3. If a metastatic bladder cancer patient progresses on immunotherapy, patient should be treated with Enfortumab Vedotin. On the other hand, if a patient has a FGFR mutation or FGFR 2/3 fusion, they should be considered for erdafitinib based on the NEJM paper. I would evaluate the side effect profile to guide treatment between Enfortumab Vedotin versus Erdafitinib if a patient has an activating mutation or fusion in FGFR2 or FGFR3.
4. I am very intrigued by CheckMate 274 trial. In October 2020, there was an early announcement for CheckMate-274, a phase III trial involving patients treated with adjuvant nivolumab after radical cystectomy in patients with high-risk, muscle-invasive urothelial carcinoma met its primary endpoint of improving disease-free survival in patients whose tumor cells expressed PD-L1 ≥1%. Although the standard of care is for patients to receive neoadjuvant chemotherapy before radical cystectomy, there are times when a radical cystectomy is done first.

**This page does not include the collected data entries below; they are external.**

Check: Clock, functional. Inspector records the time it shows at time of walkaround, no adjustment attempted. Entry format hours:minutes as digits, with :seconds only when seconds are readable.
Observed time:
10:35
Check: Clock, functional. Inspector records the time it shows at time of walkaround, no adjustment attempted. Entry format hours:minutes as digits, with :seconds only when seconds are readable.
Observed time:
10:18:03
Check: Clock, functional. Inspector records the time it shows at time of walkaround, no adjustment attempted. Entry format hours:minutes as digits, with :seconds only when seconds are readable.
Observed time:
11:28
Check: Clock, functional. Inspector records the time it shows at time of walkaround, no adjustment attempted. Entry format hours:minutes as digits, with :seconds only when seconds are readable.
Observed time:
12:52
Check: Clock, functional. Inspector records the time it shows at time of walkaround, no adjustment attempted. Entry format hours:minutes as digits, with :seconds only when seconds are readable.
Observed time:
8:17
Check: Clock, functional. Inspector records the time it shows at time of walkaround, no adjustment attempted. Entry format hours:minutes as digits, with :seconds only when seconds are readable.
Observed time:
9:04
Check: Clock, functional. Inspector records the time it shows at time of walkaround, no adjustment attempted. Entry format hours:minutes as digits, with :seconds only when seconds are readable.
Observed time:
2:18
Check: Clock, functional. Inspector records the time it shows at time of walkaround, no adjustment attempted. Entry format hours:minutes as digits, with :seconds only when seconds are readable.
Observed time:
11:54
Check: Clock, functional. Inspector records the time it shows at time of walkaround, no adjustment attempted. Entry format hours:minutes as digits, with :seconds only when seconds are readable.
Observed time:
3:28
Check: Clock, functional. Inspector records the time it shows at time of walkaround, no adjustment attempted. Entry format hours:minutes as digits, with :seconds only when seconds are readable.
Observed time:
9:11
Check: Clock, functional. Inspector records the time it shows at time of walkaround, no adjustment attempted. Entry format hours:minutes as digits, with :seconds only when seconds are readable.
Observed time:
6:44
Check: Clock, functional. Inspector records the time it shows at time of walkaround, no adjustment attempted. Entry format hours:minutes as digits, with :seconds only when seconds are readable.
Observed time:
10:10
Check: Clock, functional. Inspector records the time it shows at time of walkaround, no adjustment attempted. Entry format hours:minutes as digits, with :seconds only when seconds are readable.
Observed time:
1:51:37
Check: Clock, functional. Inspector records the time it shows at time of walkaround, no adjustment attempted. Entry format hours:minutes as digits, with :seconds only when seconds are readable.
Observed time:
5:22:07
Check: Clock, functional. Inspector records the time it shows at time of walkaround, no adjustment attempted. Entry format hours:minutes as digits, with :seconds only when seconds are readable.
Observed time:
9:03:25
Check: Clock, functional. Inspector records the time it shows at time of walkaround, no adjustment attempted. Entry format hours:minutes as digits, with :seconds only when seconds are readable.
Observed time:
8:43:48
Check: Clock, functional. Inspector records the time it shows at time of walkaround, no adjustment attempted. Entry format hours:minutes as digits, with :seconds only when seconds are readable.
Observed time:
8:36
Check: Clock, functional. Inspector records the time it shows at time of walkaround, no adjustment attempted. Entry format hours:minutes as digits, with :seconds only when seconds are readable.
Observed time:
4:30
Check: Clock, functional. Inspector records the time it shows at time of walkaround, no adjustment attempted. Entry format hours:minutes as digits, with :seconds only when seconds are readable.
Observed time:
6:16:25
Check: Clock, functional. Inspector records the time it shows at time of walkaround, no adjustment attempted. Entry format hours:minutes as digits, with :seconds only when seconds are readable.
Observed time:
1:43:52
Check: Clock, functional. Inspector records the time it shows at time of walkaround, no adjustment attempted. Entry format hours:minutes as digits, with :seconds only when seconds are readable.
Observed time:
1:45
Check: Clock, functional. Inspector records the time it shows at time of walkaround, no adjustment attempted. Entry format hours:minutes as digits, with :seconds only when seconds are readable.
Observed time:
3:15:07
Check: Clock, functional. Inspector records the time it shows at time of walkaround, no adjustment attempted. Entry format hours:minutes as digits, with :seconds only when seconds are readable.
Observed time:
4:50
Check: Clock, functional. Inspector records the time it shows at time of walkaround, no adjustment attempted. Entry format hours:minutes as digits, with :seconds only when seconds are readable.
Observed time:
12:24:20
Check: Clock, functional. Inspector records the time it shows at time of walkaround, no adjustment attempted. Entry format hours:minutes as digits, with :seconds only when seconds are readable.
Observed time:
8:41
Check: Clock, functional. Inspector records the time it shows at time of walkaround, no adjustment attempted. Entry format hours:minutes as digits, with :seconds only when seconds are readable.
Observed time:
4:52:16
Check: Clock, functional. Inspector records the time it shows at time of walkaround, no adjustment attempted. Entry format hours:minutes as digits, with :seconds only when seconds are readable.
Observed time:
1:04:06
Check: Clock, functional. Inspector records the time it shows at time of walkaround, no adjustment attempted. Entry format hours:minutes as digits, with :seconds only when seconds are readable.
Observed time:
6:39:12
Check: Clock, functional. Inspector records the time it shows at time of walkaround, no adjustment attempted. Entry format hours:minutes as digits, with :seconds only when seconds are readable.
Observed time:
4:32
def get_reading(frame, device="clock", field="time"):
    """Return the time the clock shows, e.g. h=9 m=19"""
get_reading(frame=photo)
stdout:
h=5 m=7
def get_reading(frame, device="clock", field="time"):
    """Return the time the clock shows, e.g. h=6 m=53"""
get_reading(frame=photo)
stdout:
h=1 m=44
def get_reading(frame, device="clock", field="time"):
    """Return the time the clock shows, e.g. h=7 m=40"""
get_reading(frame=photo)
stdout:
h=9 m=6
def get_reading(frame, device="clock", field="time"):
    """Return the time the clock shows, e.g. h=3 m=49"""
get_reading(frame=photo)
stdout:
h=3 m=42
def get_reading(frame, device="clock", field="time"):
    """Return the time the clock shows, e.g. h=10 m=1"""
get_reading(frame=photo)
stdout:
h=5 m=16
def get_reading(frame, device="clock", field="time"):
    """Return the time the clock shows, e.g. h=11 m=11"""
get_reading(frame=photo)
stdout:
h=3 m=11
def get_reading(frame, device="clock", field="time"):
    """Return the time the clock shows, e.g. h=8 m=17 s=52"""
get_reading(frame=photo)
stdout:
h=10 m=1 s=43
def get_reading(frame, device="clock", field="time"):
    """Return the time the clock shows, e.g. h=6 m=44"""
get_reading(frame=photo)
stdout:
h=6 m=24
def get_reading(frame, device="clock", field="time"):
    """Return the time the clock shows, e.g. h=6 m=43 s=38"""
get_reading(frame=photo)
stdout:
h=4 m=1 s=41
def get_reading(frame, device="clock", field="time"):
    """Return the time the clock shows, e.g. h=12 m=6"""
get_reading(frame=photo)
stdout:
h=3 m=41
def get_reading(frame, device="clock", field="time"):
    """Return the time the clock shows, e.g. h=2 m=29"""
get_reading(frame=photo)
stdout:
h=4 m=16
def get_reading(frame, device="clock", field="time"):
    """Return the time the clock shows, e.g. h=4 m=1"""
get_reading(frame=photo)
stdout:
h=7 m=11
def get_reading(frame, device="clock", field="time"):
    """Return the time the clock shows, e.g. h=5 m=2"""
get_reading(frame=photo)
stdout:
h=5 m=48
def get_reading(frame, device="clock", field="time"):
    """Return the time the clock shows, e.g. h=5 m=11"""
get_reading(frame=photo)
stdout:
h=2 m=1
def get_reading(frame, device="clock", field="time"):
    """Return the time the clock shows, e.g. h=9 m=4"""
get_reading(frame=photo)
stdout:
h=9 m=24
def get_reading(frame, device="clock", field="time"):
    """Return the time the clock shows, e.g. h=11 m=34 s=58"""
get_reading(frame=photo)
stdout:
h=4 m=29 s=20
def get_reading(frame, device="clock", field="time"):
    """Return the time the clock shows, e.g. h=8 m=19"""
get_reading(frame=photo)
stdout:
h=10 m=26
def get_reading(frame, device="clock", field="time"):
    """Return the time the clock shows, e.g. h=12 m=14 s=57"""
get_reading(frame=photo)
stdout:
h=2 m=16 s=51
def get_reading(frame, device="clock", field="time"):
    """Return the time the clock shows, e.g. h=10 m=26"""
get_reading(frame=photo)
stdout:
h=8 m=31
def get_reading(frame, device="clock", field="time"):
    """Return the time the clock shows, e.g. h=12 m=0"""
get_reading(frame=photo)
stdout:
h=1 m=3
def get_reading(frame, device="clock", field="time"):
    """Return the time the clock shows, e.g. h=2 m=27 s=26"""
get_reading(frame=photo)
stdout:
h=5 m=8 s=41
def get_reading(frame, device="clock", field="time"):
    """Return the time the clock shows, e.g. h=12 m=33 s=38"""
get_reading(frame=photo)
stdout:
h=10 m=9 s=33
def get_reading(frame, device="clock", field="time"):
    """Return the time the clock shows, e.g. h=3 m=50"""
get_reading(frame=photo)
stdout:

The data read out on this study will be very interesting to review. The data will be released in 2021.
5. Lastly, in earlier stage of bladder cancer there was an FDA-approved treatment for BCG unresponsive, high risk non muscle invasive bladder cancer in January 2020. This is a very tough patient population for urologists. Many of these patients progress to muscle invasive bladder cancer. Treatment recommendations include cystectomy. Now, based on the FDA approval, patients can be treated with immunotherapy. 41% of the patients in the study experienced a complete response. Therefore, based on this study, immunotherapy is considered a new standard of care treatment for patients who are ineligible for cystectomy or have elected not to undergo cystectomy.